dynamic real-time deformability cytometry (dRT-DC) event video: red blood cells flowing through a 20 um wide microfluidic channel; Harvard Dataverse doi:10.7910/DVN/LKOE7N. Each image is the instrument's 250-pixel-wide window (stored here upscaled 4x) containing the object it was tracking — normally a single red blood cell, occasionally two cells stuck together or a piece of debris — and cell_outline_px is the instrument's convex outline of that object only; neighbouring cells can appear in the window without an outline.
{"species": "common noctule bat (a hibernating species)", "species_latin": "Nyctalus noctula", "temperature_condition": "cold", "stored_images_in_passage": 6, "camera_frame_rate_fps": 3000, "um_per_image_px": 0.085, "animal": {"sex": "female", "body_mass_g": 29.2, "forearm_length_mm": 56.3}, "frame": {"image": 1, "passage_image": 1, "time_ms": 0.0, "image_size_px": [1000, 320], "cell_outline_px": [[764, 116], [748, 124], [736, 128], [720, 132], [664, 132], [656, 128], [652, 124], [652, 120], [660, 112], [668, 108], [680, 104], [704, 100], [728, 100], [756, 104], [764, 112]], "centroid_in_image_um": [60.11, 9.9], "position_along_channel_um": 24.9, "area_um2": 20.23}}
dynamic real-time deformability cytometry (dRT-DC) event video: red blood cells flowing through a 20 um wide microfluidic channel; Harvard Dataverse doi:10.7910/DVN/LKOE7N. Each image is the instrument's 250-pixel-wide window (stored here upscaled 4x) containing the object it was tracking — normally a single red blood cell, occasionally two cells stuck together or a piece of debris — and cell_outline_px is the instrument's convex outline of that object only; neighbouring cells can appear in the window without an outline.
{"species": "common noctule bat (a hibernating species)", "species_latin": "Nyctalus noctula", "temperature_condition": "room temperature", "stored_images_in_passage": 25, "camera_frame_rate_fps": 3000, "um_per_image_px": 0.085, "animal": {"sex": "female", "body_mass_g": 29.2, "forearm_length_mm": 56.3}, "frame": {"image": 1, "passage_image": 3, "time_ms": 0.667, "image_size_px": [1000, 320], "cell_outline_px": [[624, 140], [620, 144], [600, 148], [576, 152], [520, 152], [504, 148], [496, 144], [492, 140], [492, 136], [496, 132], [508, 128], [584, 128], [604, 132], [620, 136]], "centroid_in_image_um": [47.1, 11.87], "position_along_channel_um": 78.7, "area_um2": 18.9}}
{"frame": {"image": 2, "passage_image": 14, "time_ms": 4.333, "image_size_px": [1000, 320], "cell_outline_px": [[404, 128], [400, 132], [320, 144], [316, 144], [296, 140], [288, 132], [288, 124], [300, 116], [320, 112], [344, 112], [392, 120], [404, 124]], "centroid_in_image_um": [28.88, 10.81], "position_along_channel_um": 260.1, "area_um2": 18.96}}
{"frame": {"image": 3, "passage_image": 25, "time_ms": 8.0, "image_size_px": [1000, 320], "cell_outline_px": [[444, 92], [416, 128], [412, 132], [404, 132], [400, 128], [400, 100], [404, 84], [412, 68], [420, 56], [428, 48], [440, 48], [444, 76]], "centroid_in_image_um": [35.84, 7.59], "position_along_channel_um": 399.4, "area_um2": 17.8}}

■ **WHAT THIS TASK INVOLVES**
Set down the entries verbatim, leaving none out.

■ **SOLUTION TO THE EXERCISE**
dynamic real-time deformability cytometry (dRT-DC) event video: red blood cells flowing through a 20 um wide microfluidic channel; Harvard Dataverse doi:10.7910/DVN/LKOE7N. Each image is the instrument's 250-pixel-wide window (stored here upscaled 4x) containing the object it was tracking — normally a single red blood cell, occasionally two cells stuck together or a piece of debris — and cell_outline_px is the instrument's convex outline of that object only; neighbouring cells can appear in the window without an outline.
{"species": "common noctule bat (a hibernating species)", "species_latin": "Nyctalus noctula", "temperature_condition": "cold", "stored_images_in_passage": 6, "camera_frame_rate_fps": 3000, "um_per_image_px": 0.085, "animal": {"sex": "female", "body_mass_g": 29.2, "forearm_length_mm": 56.3}, "frame": {"image": 1, "passage_image": 1, "time_ms": 0.0, "image_size_px": [1000, 320], "cell_outline_px": [[764, 116], [748, 124], [736, 128], [720, 132], [664, 132], [656, 128], [652, 124], [652, 120], [660, 112], [668, 108], [680, 104], [704, 100], [728, 100], [756, 104], [764, 112]], "centroid_in_image_um": [60.11, 9.9], "position_along_channel_um": 24.9, "area_um2": 20.23}}
dynamic real-time deformability cytometry (dRT-DC) event video: red blood cells flowing through a 20 um wide microfluidic channel; Harvard Dataverse doi:10.7910/DVN/LKOE7N. Each image is the instrument's 250-pixel-wide window (stored here upscaled 4x) containing the object it was tracking — normally a single red blood cell, occasionally two cells stuck together or a piece of debris — and cell_outline_px is the instrument's convex outline of that object only; neighbouring cells can appear in the window without an outline.
{"species": "common noctule bat (a hibernating species)", "species_latin": "Nyctalus noctula", "temperature_condition": "room temperature", "stored_images_in_passage": 25, "camera_frame_rate_fps": 3000, "um_per_image_px": 0.085, "animal": {"sex": "female", "body_mass_g": 29.2, "forearm_length_mm": 56.3}, "frame": {"image": 1, "passage_image": 3, "time_ms": 0.667, "image_size_px": [1000, 320], "cell_outline_px": [[624, 140], [620, 144], [600, 148], [576, 152], [520, 152], [504, 148], [496, 144], [492, 140], [492, 136], [496, 132], [508, 128], [584, 128], [604, 132], [620, 136]], "centroid_in_image_um": [47.1, 11.87], "position_along_channel_um": 78.7, "area_um2": 18.9}}
{"frame": {"image": 2, "passage_image": 14, "time_ms": 4.333, "image_size_px": [1000, 320], "cell_outline_px": [[404, 128], [400, 132], [320, 144], [316, 144], [296, 140], [288, 132], [288, 124], [300, 116], [320, 112], [344, 112], [392, 120], [404, 124]], "centroid_in_image_um": [28.88, 10.81], "position_along_channel_um": 260.1, "area_um2": 18.96}}
{"frame": {"image": 3, "passage_image": 25, "time_ms": 8.0, "image_size_px": [1000, 320], "cell_outline_px": [[444, 92], [416, 128], [412, 132], [404, 132], [400, 128], [400, 100], [404, 84], [412, 68], [420, 56], [428, 48], [440, 48], [444, 76]], "centroid_in_image_um": [35.84, 7.59], "position_along_channel_um": 399.4, "area_um2": 17.8}}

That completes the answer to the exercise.